Exercise details: Write out, word for word, the part of the listing below that opens with the line containing "middle dip: (522, 669)" and closes with the line containing "middle dip: (1034, 278)", keeping both of those lines and adding no others.

Given records:
┌──

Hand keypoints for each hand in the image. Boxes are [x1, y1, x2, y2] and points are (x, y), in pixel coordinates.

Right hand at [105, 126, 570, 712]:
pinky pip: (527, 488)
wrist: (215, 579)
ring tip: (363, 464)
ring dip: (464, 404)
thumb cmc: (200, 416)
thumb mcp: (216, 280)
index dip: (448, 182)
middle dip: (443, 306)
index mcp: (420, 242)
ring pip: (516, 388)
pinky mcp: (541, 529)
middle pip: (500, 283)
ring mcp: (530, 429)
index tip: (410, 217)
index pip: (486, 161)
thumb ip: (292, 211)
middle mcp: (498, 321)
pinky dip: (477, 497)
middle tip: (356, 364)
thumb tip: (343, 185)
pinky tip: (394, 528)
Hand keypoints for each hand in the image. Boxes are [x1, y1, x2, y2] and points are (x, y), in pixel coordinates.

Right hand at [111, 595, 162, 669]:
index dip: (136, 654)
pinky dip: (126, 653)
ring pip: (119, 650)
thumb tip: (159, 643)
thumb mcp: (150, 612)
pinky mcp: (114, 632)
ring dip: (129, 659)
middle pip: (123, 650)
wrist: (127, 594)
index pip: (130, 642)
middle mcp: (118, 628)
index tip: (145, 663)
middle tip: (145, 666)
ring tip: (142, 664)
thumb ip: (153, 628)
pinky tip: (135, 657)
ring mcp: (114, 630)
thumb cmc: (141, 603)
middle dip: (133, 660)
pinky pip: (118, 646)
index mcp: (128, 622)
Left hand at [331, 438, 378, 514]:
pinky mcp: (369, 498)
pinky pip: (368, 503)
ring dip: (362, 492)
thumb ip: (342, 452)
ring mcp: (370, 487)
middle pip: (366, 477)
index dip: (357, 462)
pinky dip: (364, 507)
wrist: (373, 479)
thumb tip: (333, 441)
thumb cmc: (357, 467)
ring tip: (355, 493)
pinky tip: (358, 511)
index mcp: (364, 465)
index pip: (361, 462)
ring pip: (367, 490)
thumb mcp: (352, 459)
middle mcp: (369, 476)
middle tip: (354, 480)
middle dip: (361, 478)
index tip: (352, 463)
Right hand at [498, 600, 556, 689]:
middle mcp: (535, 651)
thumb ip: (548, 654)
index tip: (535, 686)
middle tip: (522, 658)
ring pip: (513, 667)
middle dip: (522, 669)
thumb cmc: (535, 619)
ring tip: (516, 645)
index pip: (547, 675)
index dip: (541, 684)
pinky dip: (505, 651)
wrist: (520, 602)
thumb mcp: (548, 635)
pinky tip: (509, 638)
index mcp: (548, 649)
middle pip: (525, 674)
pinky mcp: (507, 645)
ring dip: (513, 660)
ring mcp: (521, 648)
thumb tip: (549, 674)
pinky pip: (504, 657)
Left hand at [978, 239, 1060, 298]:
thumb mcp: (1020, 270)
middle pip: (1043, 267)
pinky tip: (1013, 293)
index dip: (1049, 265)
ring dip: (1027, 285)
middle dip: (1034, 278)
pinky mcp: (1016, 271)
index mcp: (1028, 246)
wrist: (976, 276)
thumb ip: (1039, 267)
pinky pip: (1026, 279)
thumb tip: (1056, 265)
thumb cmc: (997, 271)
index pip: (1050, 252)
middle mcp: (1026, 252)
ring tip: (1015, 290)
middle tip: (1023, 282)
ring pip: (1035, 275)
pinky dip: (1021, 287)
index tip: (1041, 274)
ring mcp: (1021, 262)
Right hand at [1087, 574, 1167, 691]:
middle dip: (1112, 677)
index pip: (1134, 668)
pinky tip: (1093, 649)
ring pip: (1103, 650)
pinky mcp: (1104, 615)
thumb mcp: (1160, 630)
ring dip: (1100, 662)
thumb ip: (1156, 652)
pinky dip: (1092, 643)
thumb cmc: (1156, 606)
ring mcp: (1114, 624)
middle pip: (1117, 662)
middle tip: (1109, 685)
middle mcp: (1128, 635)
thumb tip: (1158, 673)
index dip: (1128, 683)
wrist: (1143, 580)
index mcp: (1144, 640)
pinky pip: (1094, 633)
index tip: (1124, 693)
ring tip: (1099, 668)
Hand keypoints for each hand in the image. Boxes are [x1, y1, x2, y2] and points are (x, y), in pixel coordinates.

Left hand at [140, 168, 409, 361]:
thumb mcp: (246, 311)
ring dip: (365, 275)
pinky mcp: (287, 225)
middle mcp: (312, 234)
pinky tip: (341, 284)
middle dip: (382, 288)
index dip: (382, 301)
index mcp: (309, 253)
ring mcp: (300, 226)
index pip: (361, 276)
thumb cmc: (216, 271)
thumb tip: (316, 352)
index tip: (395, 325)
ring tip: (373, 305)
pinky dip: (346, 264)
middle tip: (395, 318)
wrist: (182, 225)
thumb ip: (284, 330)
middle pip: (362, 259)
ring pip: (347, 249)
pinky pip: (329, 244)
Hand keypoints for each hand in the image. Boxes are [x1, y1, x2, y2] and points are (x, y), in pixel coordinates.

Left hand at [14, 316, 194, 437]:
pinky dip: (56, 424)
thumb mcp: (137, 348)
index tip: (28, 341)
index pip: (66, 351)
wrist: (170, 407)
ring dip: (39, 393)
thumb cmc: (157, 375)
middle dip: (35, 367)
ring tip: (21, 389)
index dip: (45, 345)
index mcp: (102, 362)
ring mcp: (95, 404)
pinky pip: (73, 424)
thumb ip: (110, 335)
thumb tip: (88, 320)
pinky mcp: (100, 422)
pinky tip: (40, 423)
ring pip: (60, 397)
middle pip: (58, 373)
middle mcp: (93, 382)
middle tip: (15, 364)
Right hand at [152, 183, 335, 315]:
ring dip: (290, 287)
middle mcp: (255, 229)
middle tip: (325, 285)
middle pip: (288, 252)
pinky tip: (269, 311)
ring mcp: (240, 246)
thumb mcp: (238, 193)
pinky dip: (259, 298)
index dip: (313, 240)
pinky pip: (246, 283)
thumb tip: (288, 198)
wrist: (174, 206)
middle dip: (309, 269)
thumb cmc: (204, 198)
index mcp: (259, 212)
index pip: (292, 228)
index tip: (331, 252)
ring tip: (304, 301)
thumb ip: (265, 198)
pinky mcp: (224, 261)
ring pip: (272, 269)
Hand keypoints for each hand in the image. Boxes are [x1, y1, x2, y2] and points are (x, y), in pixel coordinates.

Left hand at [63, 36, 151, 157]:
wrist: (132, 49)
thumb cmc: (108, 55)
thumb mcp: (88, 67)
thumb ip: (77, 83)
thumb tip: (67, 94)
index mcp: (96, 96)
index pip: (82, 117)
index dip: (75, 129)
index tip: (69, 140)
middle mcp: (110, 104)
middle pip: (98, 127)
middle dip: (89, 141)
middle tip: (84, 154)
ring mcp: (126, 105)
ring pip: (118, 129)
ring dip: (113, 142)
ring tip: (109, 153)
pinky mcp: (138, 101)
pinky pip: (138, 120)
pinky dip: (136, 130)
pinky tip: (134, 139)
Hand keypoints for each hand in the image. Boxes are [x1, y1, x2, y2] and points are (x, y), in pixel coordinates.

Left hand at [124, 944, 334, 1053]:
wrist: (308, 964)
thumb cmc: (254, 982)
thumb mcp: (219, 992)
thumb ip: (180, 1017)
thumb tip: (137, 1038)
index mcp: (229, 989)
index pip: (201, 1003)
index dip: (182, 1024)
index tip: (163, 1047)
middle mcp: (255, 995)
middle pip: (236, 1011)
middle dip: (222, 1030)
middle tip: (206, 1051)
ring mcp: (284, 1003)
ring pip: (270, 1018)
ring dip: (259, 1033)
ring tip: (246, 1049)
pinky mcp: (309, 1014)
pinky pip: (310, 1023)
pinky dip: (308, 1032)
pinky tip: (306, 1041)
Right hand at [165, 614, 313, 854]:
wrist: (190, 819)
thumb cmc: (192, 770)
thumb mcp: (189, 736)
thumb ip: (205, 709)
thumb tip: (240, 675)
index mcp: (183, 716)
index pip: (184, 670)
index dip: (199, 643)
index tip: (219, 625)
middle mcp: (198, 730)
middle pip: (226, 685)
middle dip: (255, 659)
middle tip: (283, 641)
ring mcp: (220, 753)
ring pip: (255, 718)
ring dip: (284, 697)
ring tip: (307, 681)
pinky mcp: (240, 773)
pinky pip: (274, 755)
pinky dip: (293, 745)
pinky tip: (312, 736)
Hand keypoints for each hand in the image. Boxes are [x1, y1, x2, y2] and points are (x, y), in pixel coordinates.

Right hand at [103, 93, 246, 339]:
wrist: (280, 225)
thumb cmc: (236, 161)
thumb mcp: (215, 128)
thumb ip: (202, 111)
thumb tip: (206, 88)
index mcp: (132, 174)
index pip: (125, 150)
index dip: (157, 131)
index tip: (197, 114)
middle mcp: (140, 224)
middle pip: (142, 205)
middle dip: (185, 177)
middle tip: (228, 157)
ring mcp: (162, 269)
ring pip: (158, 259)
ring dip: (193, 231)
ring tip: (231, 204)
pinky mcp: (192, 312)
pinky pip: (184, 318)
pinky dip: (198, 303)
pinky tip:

└──

Task response:
middle dip: (522, 669)
thumb cmc: (535, 619)
ring tip: (516, 645)
index pip: (547, 675)
index dip: (541, 684)
pinky dip: (505, 651)
wrist: (520, 602)
thumb mcp: (548, 635)
pinky tip: (509, 638)
index mcp: (548, 649)
middle pip: (525, 674)
pinky mcp: (507, 645)
ring dip: (513, 660)
ring mcp: (521, 648)
thumb tip: (549, 674)
pinky pip: (504, 657)
Left hand at [978, 239, 1060, 298]:
thumb mcp: (1020, 270)
middle pip: (1043, 267)
pinky tip: (1013, 293)
index dip: (1049, 265)
ring dip: (1027, 285)
middle dip: (1034, 278)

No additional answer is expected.